Pages

Tuesday, July 20, 2010

Toast

I made toast tonight and cried. I buttered 6 pieces of bread, two pieces for me, and four extras.  My children said they didn’t want any. But, I knew that when they saw me eating they would gawk until I gave them a bite. When I plopped jelly on the warm toast, I began to cry. I kept my face hidden; my children would not understand why mommy cries while she eats toast.
Some people like to toast the bread before applying the butter. However, the indisputable truth is that to get perfect toast, you have to apply the butter before toasting. I emphasize 'before' to help you avoid a couple of major problems.
The biggest problem with the toast-first method is that the butter does not merge into oneness with the bread. It simply lays on the surface. How much butter to use is a personal choice, however, if you notice an oil spot on your cookie sheet, you are approaching perfect buttering. The other problem is purely aesthetical; however, it merits discussion. When you apply butter to a well- browned, crunchy top layer, you have something that resembles a blended giraffe. I don't know about you, but I've never been inspired to eat giraffes.
I let my toast set on a plate to cool for about seventy eight seconds. Which, amazingly enough, is just the amount of time I need to survey the jelly inventory in my fridge. If you try to put the jelly on before the toast has “set,” you end up with an ugly hole.
            For several years I didn’t make toast. Now that my taste for toast has been revived, I can’t imagine life without it. I searched my soul to figure out why I would deliberately exclude toast from my life. Finally, I realized why I hadn’t been making toast. I did not want to be like my mother. For her, toast was a divinely-inspired, 100 percent, nutritionally-complete meal.

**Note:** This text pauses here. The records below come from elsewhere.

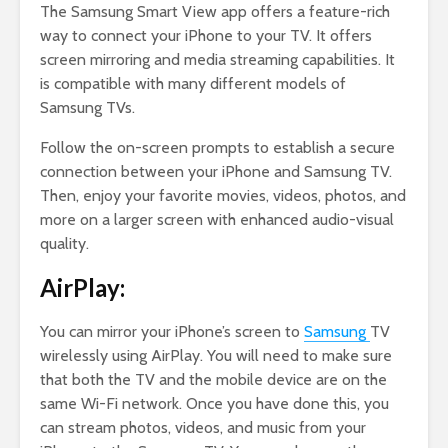
The Samsung Smart View app offers a feature-rich
way to connect your iPhone to your TV. It offers
screen mirroring and media streaming capabilities. It
is compatible with many different models of
Samsung TVs.
Follow the on-screen prompts to establish a secure
connection between your iPhone and Samsung TV.
Then, enjoy your favorite movies, videos, photos, and
more on a larger screen with enhanced audio-visual
quality.
AirPlay:
You can mirror your iPhone’s screen to
Samsung
TV
wirelessly using AirPlay. You will need to make sure
that both the TV and the mobile device are on the
same Wi-Fi network. Once you have done this, you
can stream photos, videos, and music from your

             My mother was a door-mat in relationship to my father. After I became a mother, I began to remember something else though.  There was the time when my father went on an all-veggie-guru-eastern diet, which included tofu and daily chanting to Hare Krishna. During that trend, my mother continued to cook her deep-fried foods. He learned to cook rice. One day, after several hours of transcendental chanting, he emerged from the basement and delivered the eleventh commandment: “No more white bread or refined sugar."  But, there was the toast. Pure, simple, toast--made from white bread. It made a statement just sitting on the plate. “I will not be pushed around by your religious whims or your Timothy Leary approach to the universe!”          

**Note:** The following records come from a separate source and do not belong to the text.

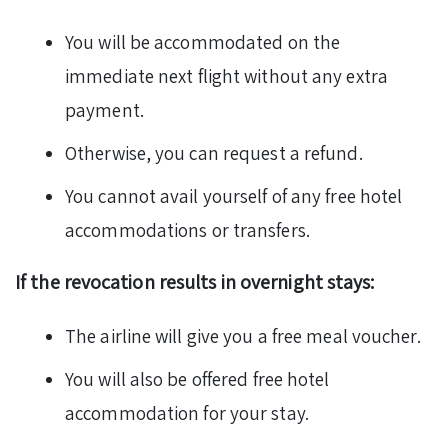
You will be accommodated on the
immediate next flight without any extra
payment.
Otherwise, you can request a refund.
You cannot avail yourself of any free hotel
accommodations or transfers.
If the revocation results in overnight stays:
The airline will give you a free meal voucher.
You will also be offered free hotel
accommodation for your stay.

She was a simple southern woman, the youngest of 5, and raised during the depression. The first ones to the table got the choicest pieces of meat and bread. She got the leftovers. Her routine consumption of burnt biscuits created a preference for 'blackened biscuits.' She vowed not to pass on her preference, hence, the toast.

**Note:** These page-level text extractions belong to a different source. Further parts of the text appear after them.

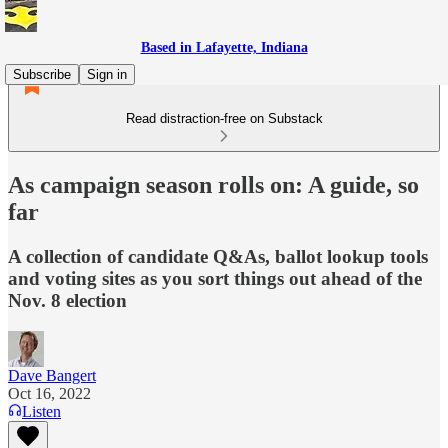
Based in Lafayette, Indiana
Subscribe
Sign in
Read distraction-free on Substack
As campaign season rolls on: A guide, so
far
A collection of candidate Q&As, ballot lookup tools
and voting sites as you sort things out ahead of the
Nov. 8 election
Dave Bangert
Oct 16, 2022
Listen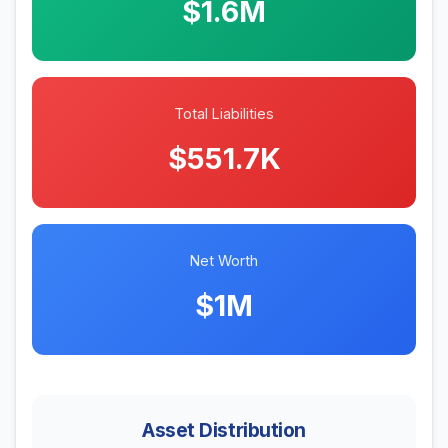
$1.6M
Total Liabilities
$551.7K
Net Worth
$1M
Asset Distribution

My mother doesn’t eat toast very often these days. In fact, she doesn’t eat much of anything the nursing home serves. Last Friday, the nurses asked me if I was going to “let her go naturally’ or choose the tube feeding route. Instinctively, I knew that she would not want to exist if she could not chew her own food. I cried tonight, because I don’t think she’ll be eating anymore toast in this life.
My mother had no idea the respect her toast-making would create. I can still hear her pulling the cookie sheet out of the oven. Thanks mom, for teaching me to make toast.